● RECORDS PROVIDED:
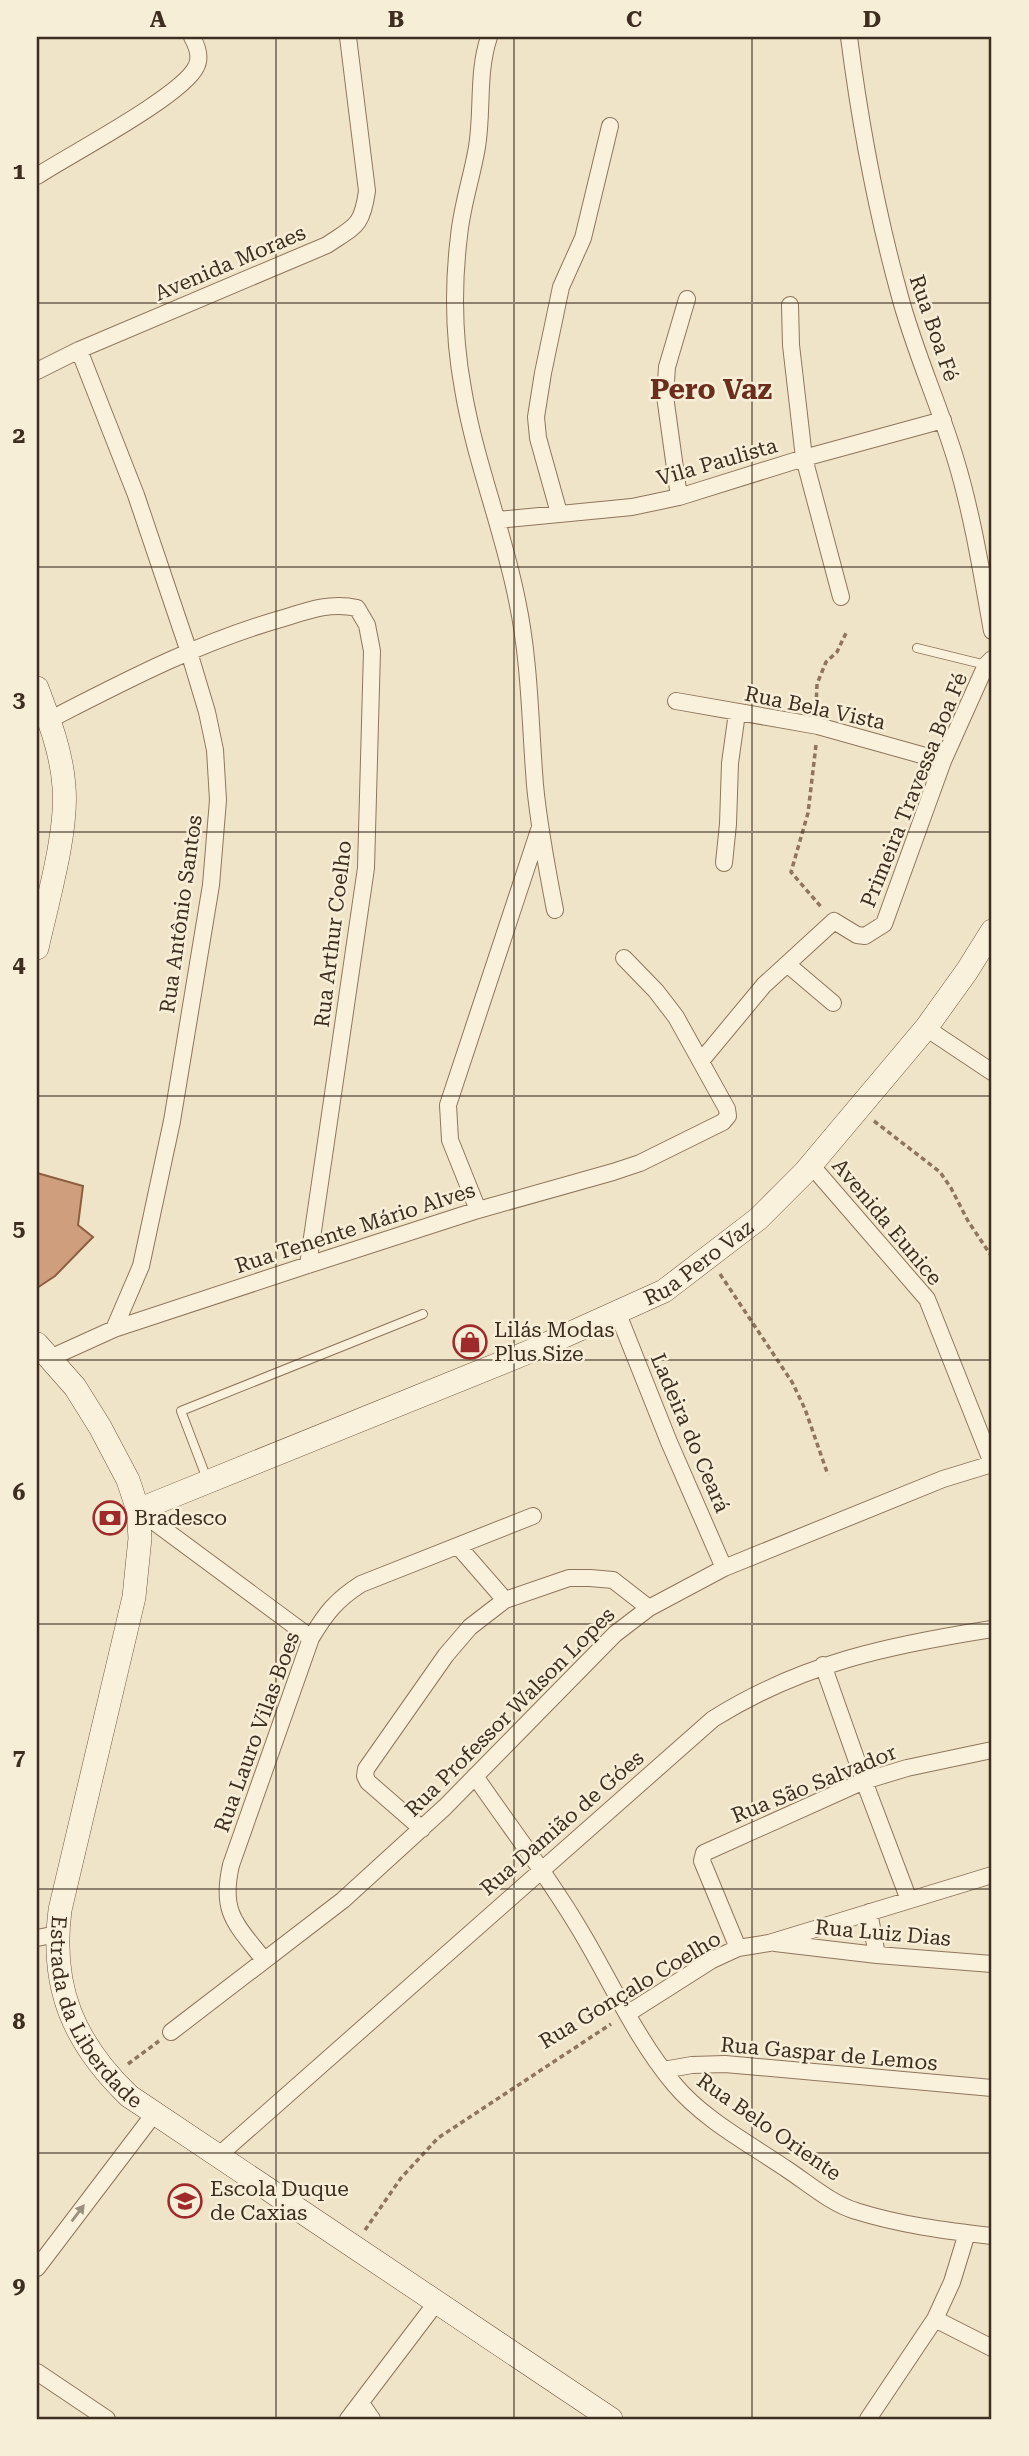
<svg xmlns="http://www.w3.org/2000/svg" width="1029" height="2456" font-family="'Roboto Serif',serif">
	<rect width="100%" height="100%" fill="#f0e4c8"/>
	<path fill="#cf9f7d" stroke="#8d5f41" stroke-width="2" d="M37,1173L83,1186L78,1225L93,1237L55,1276L37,1288Z"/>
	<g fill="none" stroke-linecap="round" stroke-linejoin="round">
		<defs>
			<path id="lane" d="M917,648L986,665
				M207,1479L181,1411L423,1314"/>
			<path id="street" d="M489,37C477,73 483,110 477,147C472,177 462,205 459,236C453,285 454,340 463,389C475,461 503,529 517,600C530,661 530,723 535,785C539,827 547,869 555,910
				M849,37C860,123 876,209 899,293C914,351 940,406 957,464C973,518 982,575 992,631
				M37,176C69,155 182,96 196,67C201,58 197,46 192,37
				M790,305L791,345L804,458L841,597
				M79,350L136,495L189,652L207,712L215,750L218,800L211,885L172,1121L141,1266L114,1329
				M37,371L79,350L327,245C355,226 362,227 367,191L348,37
				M679,497L665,396L667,367L687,299
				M559,513L538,438L536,417L543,373L561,287L583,238L610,126
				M498,520L632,507L679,497L804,458L943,420
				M676,701L818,726L943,761
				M49,720C125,681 201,641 284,618C309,610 331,602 357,608L367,625L372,651L366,868L308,1265
				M724,863L728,824L730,763L737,713
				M787,964L833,1003
				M926,1028L992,1072
				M701,1061L764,985L834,921L857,935L865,936L884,924L943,761L986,665L992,659
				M811,1165L927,1299L992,1463
				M478,1210L450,1140L448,1105L539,830
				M618,1314L669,1442L724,1568
				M50,1358L114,1329L308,1265L478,1210L613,1172L640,1163L723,1122L728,1116L727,1109L676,1017L656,991L624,958
				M138,1510L311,1638
				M458,1546L505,1600
				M823,1665L864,1781L909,1900
				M475,1776C509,1826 546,1873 577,1925C609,1977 634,2036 674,2084C704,2120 750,2144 788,2170C809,2184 832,2204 856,2211C900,2225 947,2231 992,2236
				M422,1829L368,1782L365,1776L366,1769L446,1655L470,1627L505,1600L569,1578H590L613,1580L649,1608
				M869,1912L877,1955
				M37,1938L57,1934
				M775,1943L877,1955L992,1964
				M738,1948L702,1861L704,1853L864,1781L907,1768L992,1750
				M264,1960C236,1924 220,1913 231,1865L311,1638C326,1613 336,1600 361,1584L533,1516
				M627,2014L712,1960L738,1948L769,1943L992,1875
				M171,2032L343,1900L445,1807L615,1634L649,1608L724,1568L943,1479L992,1464
				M663,2070L692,2065L725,2064L992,2088
				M218,2156L713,1719C802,1663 890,1645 992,1629
				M37,2268L154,2114
				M935,2319L992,2348
				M37,2372L107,2419
				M361,2403L372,2419
				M348,2419L436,2303
				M868,2419L935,2319L952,2282L967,2233"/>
			<g id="secondary">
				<path d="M37,688C49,720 62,753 64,787C68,831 47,903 37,948"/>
				<path id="s1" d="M37,1344L75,1387L100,1427L128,1480L138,1510L140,1538L134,1597L60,1910C50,1988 74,2043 129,2096L611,2419"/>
				<path id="s2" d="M138,1510L531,1351L664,1291L758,1219L805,1172L926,1028L967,971L992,931"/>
			</g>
		</defs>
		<use href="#lane" stroke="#8d765c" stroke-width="10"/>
		<use href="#street" stroke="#8d765c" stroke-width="18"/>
		<use href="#secondary" stroke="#6f573f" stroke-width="24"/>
		<path stroke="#8d765c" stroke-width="3.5" stroke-dasharray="5 3.5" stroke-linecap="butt" d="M816,706L817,684L826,662L837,652L846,633
			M816,745L808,813L791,872L822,908
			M874,1121L940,1172L951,1188L968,1221L992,1257
			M720,1274L792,1382L805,1409L828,1475
			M128,2064L159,2041
			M365,2230L401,2178L438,2138L611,2024"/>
		<use href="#lane" stroke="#faf1dc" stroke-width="8"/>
		<use href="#street" stroke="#faf1dc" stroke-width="16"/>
		<use href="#secondary" stroke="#faf1dc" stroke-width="23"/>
	</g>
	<defs><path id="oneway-solid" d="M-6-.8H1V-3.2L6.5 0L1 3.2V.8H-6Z" transform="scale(1.75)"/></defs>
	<use fill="#9c907e" href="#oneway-solid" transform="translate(78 2213) rotate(-53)"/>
	<path fill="none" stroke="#3d2e20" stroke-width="2" stroke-opacity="0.55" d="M276,37V2419M514,37V2419M752,37V2419M37,303H992M37,567H992M37,832H992M37,1096H992M37,1360H992M37,1624H992M37,1889H992M37,2153H992"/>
	<defs>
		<symbol id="shop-ring" viewBox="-11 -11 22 22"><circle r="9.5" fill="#f7eed8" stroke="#9e2a2b" stroke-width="1.5"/><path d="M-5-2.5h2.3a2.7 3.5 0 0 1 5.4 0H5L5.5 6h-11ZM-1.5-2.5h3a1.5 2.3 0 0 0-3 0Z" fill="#9e2a2b"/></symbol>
		<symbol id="bank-ring" viewBox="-11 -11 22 22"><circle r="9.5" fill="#f7eed8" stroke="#9e2a2b" stroke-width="1.5"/><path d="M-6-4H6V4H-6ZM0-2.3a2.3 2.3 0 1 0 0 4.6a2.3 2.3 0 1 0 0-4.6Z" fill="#9e2a2b"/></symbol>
		<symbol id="school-ring" viewBox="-11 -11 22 22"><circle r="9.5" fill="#f7eed8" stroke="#9e2a2b" stroke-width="1.5"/><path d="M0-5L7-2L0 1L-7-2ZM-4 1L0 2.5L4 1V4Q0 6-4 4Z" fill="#9e2a2b"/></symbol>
	</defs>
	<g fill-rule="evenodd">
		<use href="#shop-ring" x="451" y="1323" width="38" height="38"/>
		<use href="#bank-ring" x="91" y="1499" width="38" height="38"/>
		<use href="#school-ring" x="166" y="2182" width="38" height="38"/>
	</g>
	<g text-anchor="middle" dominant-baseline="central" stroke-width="5" stroke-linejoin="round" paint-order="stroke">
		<g font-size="21" fill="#3d2e20" stroke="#f7eed8">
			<text transform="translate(230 263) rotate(-23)">Avenida Moraes</text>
			<text transform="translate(934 328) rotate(71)">Rua Boa Fé</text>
			<text transform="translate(717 462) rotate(-16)">Vila Paulista</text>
			<text transform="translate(815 708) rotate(12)">Rua Bela Vista</text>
			<text transform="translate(914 790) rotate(-68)">Primeira Travessa Boa Fé</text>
			<text transform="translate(181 914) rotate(-82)">Rua Antônio Santos</text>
			<text transform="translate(333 934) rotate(-83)">Rua Arthur Coelho</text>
			<text transform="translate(887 1222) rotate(50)">Avenida Eunice</text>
			<text transform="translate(355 1228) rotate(-18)">Rua Tenente Mário Alves</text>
			<text stroke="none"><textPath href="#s2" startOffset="614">Rua Pero Vaz</textPath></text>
			<text transform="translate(690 1433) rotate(67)">Ladeira do Ceará</text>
			<text transform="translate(510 1712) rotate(-45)">Rua Professor Walson Lopes</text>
			<text transform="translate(257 1732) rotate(-70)">Rua Lauro Vilas Boes</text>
			<text transform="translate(814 1784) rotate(-22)">Rua São Salvador</text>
			<text transform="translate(562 1823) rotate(-41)">Rua Damião de Góes</text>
			<text transform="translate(883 1933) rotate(5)">Rua Luiz Dias</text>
			<text transform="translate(630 1990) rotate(-31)">Rua Gonçalo Coelho</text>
			<text stroke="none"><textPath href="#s1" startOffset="718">Estrada da Liberdade</textPath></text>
			<text transform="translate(829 2054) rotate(5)">Rua Gaspar de Lemos</text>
			<text transform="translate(769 2127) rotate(35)">Rua Belo Oriente</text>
		</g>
		<g font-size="21" fill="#3d2e20" stroke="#f7eed8" text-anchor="start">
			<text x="494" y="1330">Lilás Modas<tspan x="494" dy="24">Plus Size</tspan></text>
			<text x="134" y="1518">Bradesco</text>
			<text x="210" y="2189">Escola Duque<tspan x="210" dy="24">de Caxias</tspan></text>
		</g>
		<g font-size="28" font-weight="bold" fill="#6b2e1e" stroke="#f7eed8">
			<text x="711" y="389">Pero Vaz</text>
		</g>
	</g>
	<rect width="1029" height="2456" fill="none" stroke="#f7eed8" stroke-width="77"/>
	<rect x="38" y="38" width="952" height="2380" fill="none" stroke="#3d2e20" stroke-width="2.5"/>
	<g font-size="23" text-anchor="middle" font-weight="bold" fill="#3d2e20">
		<text x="158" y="27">A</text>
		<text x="396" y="27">B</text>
		<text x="634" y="27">C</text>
		<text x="872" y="27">D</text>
		<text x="19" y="179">1</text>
		<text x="19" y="443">2</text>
		<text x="19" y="707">3</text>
		<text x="19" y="972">4</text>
		<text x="19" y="1236">5</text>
		<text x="19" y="1500">6</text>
		<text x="19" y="1765">7</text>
		<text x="19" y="2029">8</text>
		<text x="19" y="2293">9</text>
	</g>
</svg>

● YOUR TASK: In the listing above, each line with the word "linejoin" is to be copied out.

● RESULT:
	<g fill="none" stroke-linecap="round" stroke-linejoin="round">
	<g text-anchor="middle" dominant-baseline="central" stroke-width="5" stroke-linejoin="round" paint-order="stroke">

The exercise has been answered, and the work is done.